China's Pinduoduo raises $1.6 billion in range-topping U.S. IPO: sources
HONG KONG (Reuters/IFR) - Chinese online group discounter Pinduoduo Inc (PDD.O) priced its U.S. initial public offering (IPO) at $19 per American depositary share (ADS), raising $1.63 billion in the second-biggest U.S. float by a Chinese firm this year, according to two people familiar with the situation.
The Pinduoduo logo is seen in this illustration photo taken July 17, 2018. REUTERS/Thomas White/Illustration
The pricing values money-losing Pinduoduo - which counts Chinese internet giant Tencent Holdings Ltd (0700.HK) as a main backer - at $23.8 billion including all outstanding share options, compared with a valuation of $15 billion following a funding round in April.
The fast-growing company allows consumers to group together to get better discounts from merchants selling goods as varied as clothes, kitchenware and gadgets. It offered about 85.6 million ADS or about 6.8 percent of its enlarged share capital, at $16 to $19 each.
The people declined to be named because they were not authorized to speak to the media.
Pinduoduo is the latest Chinese tech firm tapping international capital markets to bolster coffers amid ever-intensifying competition with domestic rivals, notably e-commerce heavyweights Alibaba Group Holding Ltd (BABA.N) and JD.com Inc (JD.O).
It is also joining several sizable Chinese listings in New York this year even as Sino-U.S. trade tensions involving tit-for-tat tariffs rattle global markets.
Chinese video streaming service provider iQiyi Inc (IQ.O) raised $2.42 billion from a Nasdaq IPO in March, and Tencent Music Entertainment, China’s largest music-streaming firm, aims to raise up to 4 billion in a U.S. IPO planned for October.
Set up by former Google engineer Colin Huang in 2015, Pinduoduo will begin trading on Nasdaq under the symbol PDD on Thursday.
It said in U.S. regulatory filings that it had attracted over 300 million active buyers and more than 1 million merchants to its platform.
Due to low-priced products and a large user base in China’s smaller cities, the firm’s gross merchandise volume exceeded 100 billion yuan ($14.98 billion) last year.

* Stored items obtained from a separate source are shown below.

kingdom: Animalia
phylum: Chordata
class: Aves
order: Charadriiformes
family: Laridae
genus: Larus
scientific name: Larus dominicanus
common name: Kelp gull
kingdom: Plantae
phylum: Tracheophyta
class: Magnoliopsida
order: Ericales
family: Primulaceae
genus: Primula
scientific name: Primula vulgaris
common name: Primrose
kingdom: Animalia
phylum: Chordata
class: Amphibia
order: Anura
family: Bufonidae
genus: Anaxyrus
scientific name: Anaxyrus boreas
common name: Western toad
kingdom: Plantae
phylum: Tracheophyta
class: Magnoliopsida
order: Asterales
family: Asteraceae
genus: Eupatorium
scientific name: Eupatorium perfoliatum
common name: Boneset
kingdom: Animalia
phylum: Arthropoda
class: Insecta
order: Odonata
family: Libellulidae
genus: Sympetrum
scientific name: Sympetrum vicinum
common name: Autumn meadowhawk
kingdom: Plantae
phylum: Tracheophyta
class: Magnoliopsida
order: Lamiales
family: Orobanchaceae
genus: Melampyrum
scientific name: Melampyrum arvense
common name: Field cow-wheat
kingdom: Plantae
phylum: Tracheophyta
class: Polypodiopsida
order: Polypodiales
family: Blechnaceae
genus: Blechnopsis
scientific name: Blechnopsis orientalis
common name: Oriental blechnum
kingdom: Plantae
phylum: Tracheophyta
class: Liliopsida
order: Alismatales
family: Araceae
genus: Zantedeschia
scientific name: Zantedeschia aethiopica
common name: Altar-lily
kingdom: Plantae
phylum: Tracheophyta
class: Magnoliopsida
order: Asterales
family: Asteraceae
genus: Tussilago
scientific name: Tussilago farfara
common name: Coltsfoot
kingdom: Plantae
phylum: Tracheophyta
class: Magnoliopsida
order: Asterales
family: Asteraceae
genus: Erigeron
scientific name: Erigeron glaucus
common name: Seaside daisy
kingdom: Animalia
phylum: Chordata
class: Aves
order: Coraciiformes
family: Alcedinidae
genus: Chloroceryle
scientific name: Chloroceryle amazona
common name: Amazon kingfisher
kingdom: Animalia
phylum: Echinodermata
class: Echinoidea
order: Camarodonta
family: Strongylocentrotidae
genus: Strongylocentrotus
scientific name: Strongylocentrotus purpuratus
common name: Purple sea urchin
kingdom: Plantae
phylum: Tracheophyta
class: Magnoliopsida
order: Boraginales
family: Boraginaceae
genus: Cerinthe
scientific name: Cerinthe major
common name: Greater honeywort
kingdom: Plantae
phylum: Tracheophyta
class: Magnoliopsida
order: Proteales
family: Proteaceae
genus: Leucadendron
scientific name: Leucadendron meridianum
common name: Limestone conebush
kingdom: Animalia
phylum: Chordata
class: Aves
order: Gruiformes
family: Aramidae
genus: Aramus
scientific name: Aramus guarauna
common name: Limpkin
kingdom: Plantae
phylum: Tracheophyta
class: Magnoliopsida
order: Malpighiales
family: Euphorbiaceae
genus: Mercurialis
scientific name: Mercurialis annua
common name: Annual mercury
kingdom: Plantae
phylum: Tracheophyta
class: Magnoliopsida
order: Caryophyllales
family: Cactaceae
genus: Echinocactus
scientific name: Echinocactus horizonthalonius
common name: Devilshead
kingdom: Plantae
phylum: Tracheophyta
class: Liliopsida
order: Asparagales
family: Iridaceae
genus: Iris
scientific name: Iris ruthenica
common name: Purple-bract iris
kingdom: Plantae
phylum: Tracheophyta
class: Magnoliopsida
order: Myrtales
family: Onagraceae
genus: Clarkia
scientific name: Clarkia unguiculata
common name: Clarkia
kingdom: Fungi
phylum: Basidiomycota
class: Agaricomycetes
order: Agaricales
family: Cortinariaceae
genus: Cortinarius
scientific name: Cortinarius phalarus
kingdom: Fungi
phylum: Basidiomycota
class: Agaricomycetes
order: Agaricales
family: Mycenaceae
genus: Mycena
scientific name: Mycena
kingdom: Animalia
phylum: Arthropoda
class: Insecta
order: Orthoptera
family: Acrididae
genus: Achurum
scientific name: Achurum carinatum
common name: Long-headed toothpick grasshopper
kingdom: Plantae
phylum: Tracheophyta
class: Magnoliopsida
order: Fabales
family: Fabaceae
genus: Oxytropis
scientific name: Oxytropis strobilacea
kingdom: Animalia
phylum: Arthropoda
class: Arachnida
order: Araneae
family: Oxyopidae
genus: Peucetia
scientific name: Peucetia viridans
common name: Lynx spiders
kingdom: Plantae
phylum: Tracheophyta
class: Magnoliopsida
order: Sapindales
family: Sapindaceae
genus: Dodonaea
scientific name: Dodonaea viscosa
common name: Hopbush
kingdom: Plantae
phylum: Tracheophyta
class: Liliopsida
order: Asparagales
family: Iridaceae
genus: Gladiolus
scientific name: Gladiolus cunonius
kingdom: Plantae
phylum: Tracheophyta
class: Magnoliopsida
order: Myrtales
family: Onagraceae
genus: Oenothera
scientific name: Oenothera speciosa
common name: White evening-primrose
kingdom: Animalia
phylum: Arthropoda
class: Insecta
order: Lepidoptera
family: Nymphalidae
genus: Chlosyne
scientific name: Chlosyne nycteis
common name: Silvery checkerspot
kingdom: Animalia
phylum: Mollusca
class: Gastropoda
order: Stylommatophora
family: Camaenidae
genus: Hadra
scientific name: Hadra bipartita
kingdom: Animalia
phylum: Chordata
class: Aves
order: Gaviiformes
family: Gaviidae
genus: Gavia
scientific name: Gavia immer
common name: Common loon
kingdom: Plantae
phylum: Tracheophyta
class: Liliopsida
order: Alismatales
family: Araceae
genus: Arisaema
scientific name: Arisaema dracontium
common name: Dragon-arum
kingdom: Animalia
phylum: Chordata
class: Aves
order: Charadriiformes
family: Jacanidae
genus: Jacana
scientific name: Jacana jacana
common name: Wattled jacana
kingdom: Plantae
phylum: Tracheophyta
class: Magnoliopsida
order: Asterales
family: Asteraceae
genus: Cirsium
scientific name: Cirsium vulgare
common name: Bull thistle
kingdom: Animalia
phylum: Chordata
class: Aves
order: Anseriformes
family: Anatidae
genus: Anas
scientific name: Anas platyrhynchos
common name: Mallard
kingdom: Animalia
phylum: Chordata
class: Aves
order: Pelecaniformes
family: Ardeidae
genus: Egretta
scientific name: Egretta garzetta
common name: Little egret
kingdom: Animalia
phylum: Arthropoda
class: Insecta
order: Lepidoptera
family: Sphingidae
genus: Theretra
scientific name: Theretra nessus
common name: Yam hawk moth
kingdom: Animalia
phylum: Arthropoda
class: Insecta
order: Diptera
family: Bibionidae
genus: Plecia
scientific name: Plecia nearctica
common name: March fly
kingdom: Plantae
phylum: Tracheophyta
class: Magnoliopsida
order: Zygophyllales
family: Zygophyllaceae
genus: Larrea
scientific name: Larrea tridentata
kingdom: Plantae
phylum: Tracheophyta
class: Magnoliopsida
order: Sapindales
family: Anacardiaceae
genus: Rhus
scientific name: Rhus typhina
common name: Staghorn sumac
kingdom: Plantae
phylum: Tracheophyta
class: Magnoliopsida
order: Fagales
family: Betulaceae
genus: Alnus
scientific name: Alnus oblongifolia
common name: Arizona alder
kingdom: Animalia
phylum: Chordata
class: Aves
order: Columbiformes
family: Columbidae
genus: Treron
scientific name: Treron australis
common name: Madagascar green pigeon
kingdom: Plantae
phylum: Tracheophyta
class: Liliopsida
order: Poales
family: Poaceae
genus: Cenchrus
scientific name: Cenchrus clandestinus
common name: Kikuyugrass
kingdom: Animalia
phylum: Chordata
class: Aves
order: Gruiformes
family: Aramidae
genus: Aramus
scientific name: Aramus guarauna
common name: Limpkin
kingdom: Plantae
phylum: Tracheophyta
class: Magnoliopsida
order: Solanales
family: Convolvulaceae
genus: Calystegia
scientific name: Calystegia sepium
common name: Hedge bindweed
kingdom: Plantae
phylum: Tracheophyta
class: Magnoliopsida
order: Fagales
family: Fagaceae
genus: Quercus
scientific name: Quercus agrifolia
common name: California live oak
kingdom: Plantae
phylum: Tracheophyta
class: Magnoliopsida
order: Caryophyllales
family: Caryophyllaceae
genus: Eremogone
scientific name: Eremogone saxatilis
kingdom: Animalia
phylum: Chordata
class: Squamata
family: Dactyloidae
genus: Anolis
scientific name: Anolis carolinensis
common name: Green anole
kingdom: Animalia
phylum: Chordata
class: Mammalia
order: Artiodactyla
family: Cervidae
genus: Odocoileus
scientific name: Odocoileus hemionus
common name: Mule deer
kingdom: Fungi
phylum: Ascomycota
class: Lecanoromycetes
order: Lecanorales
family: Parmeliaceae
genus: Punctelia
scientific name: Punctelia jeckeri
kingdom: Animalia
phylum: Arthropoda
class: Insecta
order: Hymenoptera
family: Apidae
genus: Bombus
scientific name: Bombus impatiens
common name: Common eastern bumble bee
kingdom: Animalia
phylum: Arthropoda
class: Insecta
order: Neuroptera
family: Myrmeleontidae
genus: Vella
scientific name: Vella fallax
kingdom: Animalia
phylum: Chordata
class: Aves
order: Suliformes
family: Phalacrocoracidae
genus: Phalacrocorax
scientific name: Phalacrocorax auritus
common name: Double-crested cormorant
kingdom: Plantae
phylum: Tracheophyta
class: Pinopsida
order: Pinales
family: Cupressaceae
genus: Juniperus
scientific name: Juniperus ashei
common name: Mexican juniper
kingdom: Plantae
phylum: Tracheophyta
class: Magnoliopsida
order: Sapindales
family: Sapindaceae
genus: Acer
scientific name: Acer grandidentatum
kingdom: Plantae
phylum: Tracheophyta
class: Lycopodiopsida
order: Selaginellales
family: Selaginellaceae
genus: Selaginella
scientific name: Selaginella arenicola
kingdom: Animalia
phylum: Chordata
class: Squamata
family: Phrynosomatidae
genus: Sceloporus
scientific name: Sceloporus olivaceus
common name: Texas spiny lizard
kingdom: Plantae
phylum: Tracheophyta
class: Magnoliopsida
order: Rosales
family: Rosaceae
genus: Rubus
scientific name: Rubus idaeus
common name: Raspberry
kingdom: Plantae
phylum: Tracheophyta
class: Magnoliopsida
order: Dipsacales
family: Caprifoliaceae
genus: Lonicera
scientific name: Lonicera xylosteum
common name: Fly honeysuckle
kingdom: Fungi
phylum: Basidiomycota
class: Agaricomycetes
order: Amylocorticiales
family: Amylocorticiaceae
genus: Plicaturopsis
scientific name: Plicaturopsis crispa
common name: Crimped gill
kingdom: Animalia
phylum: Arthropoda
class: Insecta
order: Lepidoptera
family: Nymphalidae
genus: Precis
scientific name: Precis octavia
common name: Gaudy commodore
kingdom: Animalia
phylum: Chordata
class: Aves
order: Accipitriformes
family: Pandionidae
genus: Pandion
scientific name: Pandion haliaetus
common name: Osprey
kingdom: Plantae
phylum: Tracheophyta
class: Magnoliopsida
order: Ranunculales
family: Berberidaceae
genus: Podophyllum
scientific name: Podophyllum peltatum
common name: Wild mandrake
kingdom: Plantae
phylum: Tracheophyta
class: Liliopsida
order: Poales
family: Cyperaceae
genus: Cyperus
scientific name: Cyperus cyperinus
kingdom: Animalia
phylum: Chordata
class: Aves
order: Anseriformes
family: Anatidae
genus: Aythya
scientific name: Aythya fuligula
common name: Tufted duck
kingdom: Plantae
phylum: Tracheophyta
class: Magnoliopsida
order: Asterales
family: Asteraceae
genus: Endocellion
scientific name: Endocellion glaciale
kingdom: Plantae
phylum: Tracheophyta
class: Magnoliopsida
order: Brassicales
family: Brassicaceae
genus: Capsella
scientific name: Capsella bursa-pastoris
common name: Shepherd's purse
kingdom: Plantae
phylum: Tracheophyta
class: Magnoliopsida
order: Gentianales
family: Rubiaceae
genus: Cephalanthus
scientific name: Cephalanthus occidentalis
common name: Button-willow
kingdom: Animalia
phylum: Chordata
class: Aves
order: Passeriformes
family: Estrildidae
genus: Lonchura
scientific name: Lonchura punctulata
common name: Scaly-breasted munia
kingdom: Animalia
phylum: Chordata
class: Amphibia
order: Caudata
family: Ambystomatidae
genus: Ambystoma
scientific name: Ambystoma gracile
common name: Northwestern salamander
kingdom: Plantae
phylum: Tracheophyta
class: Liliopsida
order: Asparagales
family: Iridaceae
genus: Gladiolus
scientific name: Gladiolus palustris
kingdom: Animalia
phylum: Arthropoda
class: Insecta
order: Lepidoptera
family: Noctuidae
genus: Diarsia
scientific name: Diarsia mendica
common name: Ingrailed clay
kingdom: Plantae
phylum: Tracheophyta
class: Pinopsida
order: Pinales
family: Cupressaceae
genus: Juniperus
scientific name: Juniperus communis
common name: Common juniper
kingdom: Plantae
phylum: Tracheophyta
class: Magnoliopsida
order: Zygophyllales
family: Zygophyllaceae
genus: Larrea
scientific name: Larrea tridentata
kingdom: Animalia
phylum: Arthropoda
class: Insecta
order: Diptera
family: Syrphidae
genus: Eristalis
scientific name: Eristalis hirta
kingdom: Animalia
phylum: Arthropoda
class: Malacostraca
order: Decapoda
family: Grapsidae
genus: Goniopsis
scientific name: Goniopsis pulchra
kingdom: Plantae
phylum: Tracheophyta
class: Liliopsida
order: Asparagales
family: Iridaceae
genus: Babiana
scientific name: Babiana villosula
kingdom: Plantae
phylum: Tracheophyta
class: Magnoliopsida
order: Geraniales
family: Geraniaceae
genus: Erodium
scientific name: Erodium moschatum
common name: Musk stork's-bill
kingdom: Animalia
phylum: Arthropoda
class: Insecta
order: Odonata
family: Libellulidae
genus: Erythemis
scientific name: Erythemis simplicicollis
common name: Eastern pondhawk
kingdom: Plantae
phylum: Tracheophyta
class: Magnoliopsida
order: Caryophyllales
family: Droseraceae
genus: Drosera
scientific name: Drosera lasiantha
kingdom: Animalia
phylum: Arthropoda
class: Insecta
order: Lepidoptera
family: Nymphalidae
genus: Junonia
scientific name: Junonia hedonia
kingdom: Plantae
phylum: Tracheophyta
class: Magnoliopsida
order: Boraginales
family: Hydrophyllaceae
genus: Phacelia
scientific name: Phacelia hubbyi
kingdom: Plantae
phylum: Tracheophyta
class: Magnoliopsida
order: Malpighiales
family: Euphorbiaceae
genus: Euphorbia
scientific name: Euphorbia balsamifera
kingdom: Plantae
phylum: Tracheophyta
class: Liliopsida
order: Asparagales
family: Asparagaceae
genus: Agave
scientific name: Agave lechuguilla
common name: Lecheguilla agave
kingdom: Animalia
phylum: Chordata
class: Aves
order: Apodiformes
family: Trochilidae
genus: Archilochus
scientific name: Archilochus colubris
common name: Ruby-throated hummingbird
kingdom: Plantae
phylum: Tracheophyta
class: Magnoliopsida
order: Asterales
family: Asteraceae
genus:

Alibaba’s Taobao marketplace took five years to reach that milestone, while JD.com took 10 years.
Investors and analysts also attribute its rapid growth to the online traffic derived from Tencent’s messaging-to-shopping app WeChat, which helps direct many of its more than 1 billion users to Pinduoduo.
“We believe WeChat accounts for the majority of buyer traffic, and Pinduoduo could not have built up its large user base cost-effectively and rapidly without WeChat,” wrote Arun George, a technology analyst who publishes on independent research platform Smartkarma.
Pinduoduo’s revenue has grown sharply, reaching 1.38 billion yuan in January-March from 37 million yuan in the same period a year prior. Its net loss, however, remained broadly steady at 201 million yuan.
China Renaissance, CICC, Credit Suisse and Goldman Sachs are advising Pinduoduo.